Japan's Nikkei 225 Index finished little changed, with the yen extending yesterday's losses versus the U.S. dollar in choppy trading. The yen remains near multi-decade lows versus the greenback following a sharp drop that began in March as the Bank of Japan lags other key global central banks in monetary policy. China's Shanghai Composite Index ticked 0.1% higher, and the Hong Kong Hang Seng Index traded 0.7% lower. Australia's S&P/ASX 200 Index and South Korea's Kospi Index both dipped 0.3%, while India's S&P BSE Sensex 30 Index nudged 0.1% to the upside.

Stocks post a third-straight weekly decline

U.S. stocks decreased for a third-straight week as the fallout from last week's hawkish commentary from Fed Chairman Jerome Powell was accompanied by commentary from Central Bank officials that dampened hopes of a potential Fed pivot on the horizon. The Treasury yield curve steepened with rates on the mid-to-long end of the curve jumping, while the U.S. dollar resumed its rally, notching fresh multi-year highs. Friday's U.S. labor report did little to assuage investors' concerns of any softening stance from the Fed, as the markets are still pricing in the likelihood of a 75 bp increase to the Central Bank's fed funds target. News on the economic front was mixed, as the ISM Manufacturing Index suggested inflation and supply chain constraints may be starting to ease, and new orders returned to expansion territory. However, housing data remained hampered by the rising rates and elevated home prices, with mortgage applications falling for a third-straight week and residential spending dropping. All sectors finished lower for the week, led by the heavyweight Technology sector, and Energy issues also saw pressure as crude oil prices continued to drop. Gold prices moved lower for the third week, likely bogged down by the strength in the U.S. dollar and some signs of easing inflation pressures.

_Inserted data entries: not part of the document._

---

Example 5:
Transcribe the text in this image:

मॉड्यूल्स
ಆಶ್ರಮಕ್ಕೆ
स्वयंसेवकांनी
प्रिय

Next week, as earnings season is in the books, the economic calendar will likely remain in focus, though the docket will be relatively quiet amid the holiday-shortened week. Reads on services sector activity could command attention, headlined by the ISM's Services Index. The Fed's Beige Book could also garner some scrutiny as the Central Bank prepares for its monetary policy decision scheduled for September 21. Other reports that are due out that deserve a mention include the trade balance, initial jobless claims for the week ended September 3, and consumer credit.

Next week's international calendar will be highlighted by a plethora of Services PMI reports out of Australia, China, Japan, the Eurozone, and the U.K. However, we will get some monetary policy decisions out of Australia and the Eurozone, with the former expected to raise rates by 50 bps and the latter forecasted to deliver a 75-bp increase. Other reports due out that could move the markets include Australia's Q2 GDP report and trade balance, China's trade balance, inflation figures and lending statistics, Japan's household spending, Eurozone retail sales, and investor confidence, along with German factory orders and industrial production. The U.K. will offer its 12-month inflation outlook.